Supplied information ->
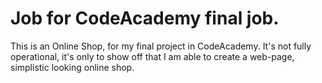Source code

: # Job for CodeAcademy final job.

This is an Online Shop, for my final project in CodeAcademy.
It's not fully operational, it's only to show off that I am able to create a web-page,
simplistic looking online shop.
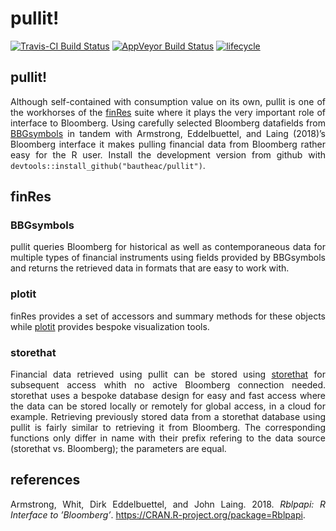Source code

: pullit\!
================

<style> body {text-align: justify} </style>

[![Travis-CI Build
Status](https://travis-ci.org/bautheac/pullit.svg?branch=master)](https://travis-ci.org/bautheac/pullit)
[![AppVeyor Build
Status](https://ci.appveyor.com/api/projects/status/github/bautheac/pullit?branch=master&svg=true)](https://ci.appveyor.com/project/bautheac/pullit)
[![lifecycle](https://img.shields.io/badge/lifecycle-experimental-orange.svg)](https://www.tidyverse.org/lifecycle/#experimental)

## pullit\!

Although self-contained with consumption value on its own, pullit is one
of the workhorses of the [finRes](https://bautheac.github.io/finRes/)
suite where it plays the very important role of interface to Bloomberg.
Using carefully selected Bloomberg datafields from
[BBGsymbols](https://bautheac.github.io/BBGsymbols/) in tandem with
Armstrong, Eddelbuettel, and Laing (2018)’s Bloomberg interface it makes
pulling financial data from Bloomberg rather easy for the R user.
Install the development version from github with
`devtools::install_github("bautheac/pullit")`.

## finRes

### BBGsymbols

pullit queries Bloomberg for historical as well as contemporaneous data
for multiple types of financial instruments using fields provided by
BBGsymbols and returns the retrieved data in formats that are easy to
work with.

### plotit

finRes provides a set of accessors and summary methods for these objects
while [plotit](https://bautheac.github.io/plotit/) provides bespoke
visualization tools.

### storethat

Financial data retrieved using pullit can be stored using
[storethat](https://bautheac.github.io/storethat/) for subsequent access
whith no active Bloomberg connection needed. storethat uses a bespoke
database design for easy and fast access where the data can be stored
locally or remotely for global access, in a cloud for example.
Retrieving previously stored data from a storethat database using pullit
is fairly similar to retrieving it from Bloomberg. The corresponding
functions only differ in name with their prefix refering to the data
source (storethat vs. Bloomberg); the parameters are equal.

## references

<div id="refs" class="references">

<div id="ref-Armstrong_Rblpapi_2018">

Armstrong, Whit, Dirk Eddelbuettel, and John Laing. 2018. *Rblpapi: R
Interface to ’Bloomberg’*. <https://CRAN.R-project.org/package=Rblpapi>.

</div>

</div>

Task instructions -> Please write out exactly, and only, the lines from the beginning of the entries through the line containing "[BBGsymbols](https://bautheac.github.io/BBGsymbols/) in tandem", including both and skipping all pictures.

Response to the task ->
Source code

: # Job for CodeAcademy final job.

This is an Online Shop, for my final project in CodeAcademy.
It's not fully operational, it's only to show off that I am able to create a web-page,
simplistic looking online shop.
Source code

: pullit\!
================

<style> body {text-align: justify} </style>

[![Travis-CI Build
Status](https://travis-ci.org/bautheac/pullit.svg?branch=master)](https://travis-ci.org/bautheac/pullit)
[![AppVeyor Build
Status](https://ci.appveyor.com/api/projects/status/github/bautheac/pullit?branch=master&svg=true)](https://ci.appveyor.com/project/bautheac/pullit)
[![lifecycle](https://img.shields.io/badge/lifecycle-experimental-orange.svg)](https://www.tidyverse.org/lifecycle/#experimental)

## pullit\!

Although self-contained with consumption value on its own, pullit is one
of the workhorses of the [finRes](https://bautheac.github.io/finRes/)
suite where it plays the very important role of interface to Bloomberg.
Using carefully selected Bloomberg datafields from
[BBGsymbols](https://bautheac.github.io/BBGsymbols/) in tandem with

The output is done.